───── TEXTE DE LECTURE ─────

(Öri Infos) – La Cour suprême vient de frapper un grand coup en annulant l’élection du maire de la commune de Kozah 1, tenue le 16 octobre dernier. Motif : un non-respect des règles fixées par le décret n°2019-087/PR encadrant le fonctionnement des collectivités territoriales.

Dans sa décision, transmise cette semaine aux autorités locales, la haute juridiction estime que la procédure ayant conduit à l’élection des adjoints au maire a manqué au principe essentiel de pluralisme politique. Ce décret impose en effet que, dans les communes disposant de plus de deux adjoints, au moins l’un d’entre eux appartienne à une sensibilité politique différente de la majorité municipale. Or, à Kozah 1, tous les postes avaient été attribués à la même formation, en violation des textes.

─────

ACTIVITÉS:
[1] Recopiez le passage du texte de lecture situé entre « (Öri Infos) – » et « des collectivités territoriales. », bornes incluses.
[2] D'après le texte de lecture, quelle obligation le décret n°2019-087/PR fixe-t-il pour les communes qui disposent de plus de deux adjoints ?
Seul le texte de lecture sert de référence.

───── DONNÉES PRÉSENTÉES ─────

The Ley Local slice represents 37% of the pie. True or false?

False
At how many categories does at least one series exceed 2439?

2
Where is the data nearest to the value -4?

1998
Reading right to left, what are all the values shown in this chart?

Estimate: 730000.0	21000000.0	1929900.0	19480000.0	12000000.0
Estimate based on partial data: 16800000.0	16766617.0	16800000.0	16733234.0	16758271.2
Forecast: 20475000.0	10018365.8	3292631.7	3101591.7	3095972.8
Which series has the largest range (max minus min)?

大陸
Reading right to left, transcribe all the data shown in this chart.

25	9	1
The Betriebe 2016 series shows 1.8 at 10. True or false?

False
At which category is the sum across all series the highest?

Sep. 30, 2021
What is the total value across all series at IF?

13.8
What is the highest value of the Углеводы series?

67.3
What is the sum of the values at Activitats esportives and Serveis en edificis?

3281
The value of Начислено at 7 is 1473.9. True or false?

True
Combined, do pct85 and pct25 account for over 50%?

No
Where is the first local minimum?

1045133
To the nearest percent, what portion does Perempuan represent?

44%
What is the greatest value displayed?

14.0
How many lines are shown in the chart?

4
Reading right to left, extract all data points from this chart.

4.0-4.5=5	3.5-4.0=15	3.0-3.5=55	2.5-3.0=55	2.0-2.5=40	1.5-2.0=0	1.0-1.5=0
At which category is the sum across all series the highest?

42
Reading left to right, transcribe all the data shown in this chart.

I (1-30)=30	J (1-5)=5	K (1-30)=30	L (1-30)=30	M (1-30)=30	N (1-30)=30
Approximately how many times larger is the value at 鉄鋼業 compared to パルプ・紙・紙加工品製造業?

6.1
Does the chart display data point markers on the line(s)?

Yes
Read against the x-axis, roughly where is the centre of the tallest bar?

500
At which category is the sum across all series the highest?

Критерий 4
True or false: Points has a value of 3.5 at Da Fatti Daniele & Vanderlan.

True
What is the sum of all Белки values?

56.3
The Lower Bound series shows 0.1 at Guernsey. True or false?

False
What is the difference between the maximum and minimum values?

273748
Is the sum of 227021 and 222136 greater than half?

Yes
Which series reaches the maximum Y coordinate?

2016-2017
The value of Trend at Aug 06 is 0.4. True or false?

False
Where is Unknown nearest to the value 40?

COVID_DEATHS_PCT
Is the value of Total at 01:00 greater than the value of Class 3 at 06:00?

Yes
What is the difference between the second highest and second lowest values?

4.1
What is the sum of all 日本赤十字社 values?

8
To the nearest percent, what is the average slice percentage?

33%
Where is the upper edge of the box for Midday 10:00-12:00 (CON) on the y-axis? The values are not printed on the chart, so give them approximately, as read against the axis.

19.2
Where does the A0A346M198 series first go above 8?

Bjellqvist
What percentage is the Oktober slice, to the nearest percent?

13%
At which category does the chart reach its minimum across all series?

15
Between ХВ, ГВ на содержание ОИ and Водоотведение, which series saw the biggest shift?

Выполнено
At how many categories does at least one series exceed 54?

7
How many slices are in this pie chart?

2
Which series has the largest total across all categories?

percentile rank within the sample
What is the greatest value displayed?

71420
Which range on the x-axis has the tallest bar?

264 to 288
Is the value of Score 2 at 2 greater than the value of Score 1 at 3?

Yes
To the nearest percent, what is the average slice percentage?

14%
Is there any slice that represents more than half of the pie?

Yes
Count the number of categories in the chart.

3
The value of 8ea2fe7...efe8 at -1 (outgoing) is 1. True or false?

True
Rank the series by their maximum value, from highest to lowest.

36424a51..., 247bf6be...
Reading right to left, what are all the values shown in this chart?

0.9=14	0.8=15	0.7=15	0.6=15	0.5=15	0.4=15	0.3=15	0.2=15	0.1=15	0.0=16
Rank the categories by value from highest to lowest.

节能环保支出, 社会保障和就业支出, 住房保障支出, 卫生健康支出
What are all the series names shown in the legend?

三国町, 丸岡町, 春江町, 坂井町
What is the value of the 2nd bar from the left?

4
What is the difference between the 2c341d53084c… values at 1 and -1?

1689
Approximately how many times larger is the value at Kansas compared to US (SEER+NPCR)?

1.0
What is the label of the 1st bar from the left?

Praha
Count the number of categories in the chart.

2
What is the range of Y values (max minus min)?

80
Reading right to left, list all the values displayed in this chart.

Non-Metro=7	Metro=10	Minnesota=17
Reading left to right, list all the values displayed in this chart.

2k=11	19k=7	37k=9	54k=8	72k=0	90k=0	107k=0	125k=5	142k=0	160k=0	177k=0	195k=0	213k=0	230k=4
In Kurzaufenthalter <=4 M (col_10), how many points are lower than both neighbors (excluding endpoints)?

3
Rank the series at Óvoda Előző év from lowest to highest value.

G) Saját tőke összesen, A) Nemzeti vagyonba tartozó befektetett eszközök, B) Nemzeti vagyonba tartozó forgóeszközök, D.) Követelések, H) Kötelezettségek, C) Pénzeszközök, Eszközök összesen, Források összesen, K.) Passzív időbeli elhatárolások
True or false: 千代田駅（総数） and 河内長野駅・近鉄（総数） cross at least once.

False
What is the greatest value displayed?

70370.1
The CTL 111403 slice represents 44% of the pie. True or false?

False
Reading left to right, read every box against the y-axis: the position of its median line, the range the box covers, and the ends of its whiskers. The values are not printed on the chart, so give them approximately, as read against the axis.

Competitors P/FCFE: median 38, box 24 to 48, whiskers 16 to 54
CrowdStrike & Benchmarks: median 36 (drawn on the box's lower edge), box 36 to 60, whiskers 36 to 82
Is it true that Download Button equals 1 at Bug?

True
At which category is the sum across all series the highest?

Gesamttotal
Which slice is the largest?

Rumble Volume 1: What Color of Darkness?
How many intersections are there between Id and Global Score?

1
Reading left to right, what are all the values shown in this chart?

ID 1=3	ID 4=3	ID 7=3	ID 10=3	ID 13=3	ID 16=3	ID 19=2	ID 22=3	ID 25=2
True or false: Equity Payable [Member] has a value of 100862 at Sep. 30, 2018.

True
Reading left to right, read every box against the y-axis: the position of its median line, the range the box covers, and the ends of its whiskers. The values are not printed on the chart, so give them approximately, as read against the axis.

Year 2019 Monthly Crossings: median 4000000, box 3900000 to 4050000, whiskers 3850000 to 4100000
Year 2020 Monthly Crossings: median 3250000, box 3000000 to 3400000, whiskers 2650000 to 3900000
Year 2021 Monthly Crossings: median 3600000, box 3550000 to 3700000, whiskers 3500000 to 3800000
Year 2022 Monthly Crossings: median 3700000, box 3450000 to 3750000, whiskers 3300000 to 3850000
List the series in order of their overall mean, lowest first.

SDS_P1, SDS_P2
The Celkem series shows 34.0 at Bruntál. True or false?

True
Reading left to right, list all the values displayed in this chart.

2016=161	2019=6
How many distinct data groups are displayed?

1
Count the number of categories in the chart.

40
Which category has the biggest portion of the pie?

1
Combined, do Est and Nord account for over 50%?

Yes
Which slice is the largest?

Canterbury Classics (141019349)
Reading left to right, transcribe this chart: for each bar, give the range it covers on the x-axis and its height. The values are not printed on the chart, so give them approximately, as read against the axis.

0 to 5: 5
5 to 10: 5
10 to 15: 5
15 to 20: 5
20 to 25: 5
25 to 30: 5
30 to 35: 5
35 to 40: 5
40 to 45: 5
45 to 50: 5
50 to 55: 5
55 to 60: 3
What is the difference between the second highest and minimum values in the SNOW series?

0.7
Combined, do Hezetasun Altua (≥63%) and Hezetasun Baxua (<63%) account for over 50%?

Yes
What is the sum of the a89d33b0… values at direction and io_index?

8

─────

CORRIGÉ DE L'EXERCICE:
[1]
(Öri Infos) – La Cour suprême vient de frapper un grand coup en annulant l’élection du maire de la commune de Kozah 1, tenue le 16 octobre dernier. Motif : un non-respect des règles fixées par le décret n°2019-087/PR encadrant le fonctionnement des collectivités territoriales.

[2] Au moins l'un des adjoints doit appartenir à une sensibilité politique différente de la majorité municipale.